▶ Document segment
★ ★ ★ ★ ★

Dreams of Dorchester

Sometimes the streets are paved with water, but not like in Venice, and the boats are all down in Dorchester Bay. Who ever heard of that? No blue blood Yankees in our waters. Just a giant silhouette of Ho on the Gas Tank. What a rainbow. They lock out the workers and things explode. The gas bosses don’t live near the Dorchester tank. Why would they.

Churches and churches and churches….some in stone, others in brick, and some in storefronts with very long names. Ebeneezer Baptist Church – I think of Ebeneezer Scrooge. Is there a Saint Scrooge’s Chapel? He did come to understand the error of his ways. The lost sinner returns just like the lost sheep to the flock. Lots of flocks in Dorchester.

And there are hills, lots of hills in Dorchester. Riding a bike is a challenge. One needs good breaks going down hill, and energy and strength to go uphill. In the olden days there was lots of broken glass on the streets, but the the ‘bottle bill’ put a price on the empty glass bottles and cans and created a cottage industry in Dorchester. Every nickel counts.

★ ★ ★ ★ ★

▶ Problem requirements
Write the next part of the prose piece about Dorchester, picking up after its last sentence.

▶ Dataset entries
★ ★ ★ ★ ★

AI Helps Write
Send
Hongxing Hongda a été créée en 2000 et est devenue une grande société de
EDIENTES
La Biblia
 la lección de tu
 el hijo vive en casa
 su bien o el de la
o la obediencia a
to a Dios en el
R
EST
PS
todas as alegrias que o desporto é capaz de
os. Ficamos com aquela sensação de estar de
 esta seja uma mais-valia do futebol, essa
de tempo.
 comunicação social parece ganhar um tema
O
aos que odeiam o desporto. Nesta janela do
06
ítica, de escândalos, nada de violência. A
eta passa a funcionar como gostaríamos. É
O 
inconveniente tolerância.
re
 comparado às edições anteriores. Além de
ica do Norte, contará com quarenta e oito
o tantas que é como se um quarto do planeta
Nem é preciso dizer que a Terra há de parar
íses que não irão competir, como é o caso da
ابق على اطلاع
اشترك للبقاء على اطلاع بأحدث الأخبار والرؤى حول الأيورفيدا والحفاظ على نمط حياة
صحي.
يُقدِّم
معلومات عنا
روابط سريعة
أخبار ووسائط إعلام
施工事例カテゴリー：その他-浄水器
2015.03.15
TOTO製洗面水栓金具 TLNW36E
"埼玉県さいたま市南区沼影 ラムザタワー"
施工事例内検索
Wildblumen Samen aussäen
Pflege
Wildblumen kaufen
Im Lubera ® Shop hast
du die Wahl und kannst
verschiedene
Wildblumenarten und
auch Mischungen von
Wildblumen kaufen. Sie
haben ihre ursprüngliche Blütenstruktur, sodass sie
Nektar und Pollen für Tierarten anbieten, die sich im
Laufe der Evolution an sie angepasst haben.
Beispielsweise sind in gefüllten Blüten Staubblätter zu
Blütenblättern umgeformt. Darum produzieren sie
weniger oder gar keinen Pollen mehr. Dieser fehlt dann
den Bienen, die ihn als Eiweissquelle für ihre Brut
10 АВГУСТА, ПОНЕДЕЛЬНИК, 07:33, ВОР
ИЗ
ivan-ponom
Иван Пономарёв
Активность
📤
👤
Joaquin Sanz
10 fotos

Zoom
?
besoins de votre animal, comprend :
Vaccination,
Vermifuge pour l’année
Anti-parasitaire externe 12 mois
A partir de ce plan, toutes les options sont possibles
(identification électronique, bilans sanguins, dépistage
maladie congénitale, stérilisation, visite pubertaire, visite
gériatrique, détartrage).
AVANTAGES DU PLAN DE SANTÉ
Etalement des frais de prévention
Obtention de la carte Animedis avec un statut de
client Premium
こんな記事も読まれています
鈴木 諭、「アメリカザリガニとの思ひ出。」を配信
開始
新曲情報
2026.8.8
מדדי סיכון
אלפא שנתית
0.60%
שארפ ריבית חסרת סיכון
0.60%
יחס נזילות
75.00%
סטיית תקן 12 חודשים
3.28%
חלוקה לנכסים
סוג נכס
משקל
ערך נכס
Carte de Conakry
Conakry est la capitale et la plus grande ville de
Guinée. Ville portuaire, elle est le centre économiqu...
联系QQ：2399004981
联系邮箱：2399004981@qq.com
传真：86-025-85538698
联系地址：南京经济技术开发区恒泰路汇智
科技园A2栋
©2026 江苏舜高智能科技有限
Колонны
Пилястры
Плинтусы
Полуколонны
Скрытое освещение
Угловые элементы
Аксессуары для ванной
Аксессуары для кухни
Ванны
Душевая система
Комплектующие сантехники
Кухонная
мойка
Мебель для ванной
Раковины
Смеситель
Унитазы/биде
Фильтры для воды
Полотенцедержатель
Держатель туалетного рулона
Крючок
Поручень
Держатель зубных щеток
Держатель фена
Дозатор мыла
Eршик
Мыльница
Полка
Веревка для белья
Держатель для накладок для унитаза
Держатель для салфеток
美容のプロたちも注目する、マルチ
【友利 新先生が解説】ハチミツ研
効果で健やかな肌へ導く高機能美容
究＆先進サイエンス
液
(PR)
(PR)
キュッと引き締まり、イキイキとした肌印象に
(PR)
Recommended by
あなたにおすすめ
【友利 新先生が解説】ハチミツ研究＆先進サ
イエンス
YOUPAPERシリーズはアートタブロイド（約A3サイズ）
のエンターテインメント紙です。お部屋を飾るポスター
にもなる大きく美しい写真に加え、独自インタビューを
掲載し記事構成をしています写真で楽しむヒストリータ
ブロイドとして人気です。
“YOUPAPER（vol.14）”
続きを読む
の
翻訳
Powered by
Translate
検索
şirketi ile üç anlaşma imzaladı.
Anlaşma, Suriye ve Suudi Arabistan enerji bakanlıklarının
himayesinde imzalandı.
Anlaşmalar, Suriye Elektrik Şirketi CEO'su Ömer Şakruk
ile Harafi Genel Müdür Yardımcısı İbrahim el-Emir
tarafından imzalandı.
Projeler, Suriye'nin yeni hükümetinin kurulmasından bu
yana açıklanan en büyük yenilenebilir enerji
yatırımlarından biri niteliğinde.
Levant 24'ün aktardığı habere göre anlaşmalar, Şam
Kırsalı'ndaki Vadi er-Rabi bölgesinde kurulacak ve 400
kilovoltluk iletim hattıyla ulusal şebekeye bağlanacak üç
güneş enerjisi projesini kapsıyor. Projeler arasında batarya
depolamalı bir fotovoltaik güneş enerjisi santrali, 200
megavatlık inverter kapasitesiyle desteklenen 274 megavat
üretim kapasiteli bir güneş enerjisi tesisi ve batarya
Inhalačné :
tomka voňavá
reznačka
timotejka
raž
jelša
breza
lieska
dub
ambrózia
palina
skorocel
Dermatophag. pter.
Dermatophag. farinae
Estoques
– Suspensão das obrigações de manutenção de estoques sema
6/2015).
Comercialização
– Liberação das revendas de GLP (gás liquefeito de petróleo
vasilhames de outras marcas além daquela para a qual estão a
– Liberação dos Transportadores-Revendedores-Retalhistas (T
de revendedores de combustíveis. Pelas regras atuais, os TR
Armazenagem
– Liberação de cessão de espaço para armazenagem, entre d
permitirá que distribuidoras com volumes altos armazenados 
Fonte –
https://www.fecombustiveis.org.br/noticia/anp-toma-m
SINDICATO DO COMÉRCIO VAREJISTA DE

★ ★ ★ ★ ★

▶ Written answer
There are a lot of corner stores in Dorchester. Lots of people to buy lots of things. Not so many newspapers anymore, but still lots of lottery players. Usually the poorer the town, the more people play the lottery. A while back the biggest town for lottery tickets was Massachusetts poorest town Chelsea. But still, Dorchester has long lines for lottery tickets, especially for a big payout when the odds against winning are seemingly impossible. Some people pay to dream at the corner store lottery machine.

One might take a year to visit all the fast food and take-out joints in Dorchester. The good, the bad, and the ugly. One can look out the window and see the people walking and cars driving by and the life of a section of a city. Things move in Dorchester.

Airplanes fly overhead towards Logan airport. They were flying over less populated Milton to make noise for the least amount of people, but the wealthy people in Milton complained and pointed out that in a capitalist society the poorer citizens are supposed to suffer for their sins and the flight path was moved over populous Dorchester. We are many, they are few.

However, when someone in Dorchester wants to go to the airport they can get there easily in a car. Twenty five minutes to the departure area. Flying into the airport over Dorchester as one looks down the area is all trees. A lush forest, when one can see the forest for the trees.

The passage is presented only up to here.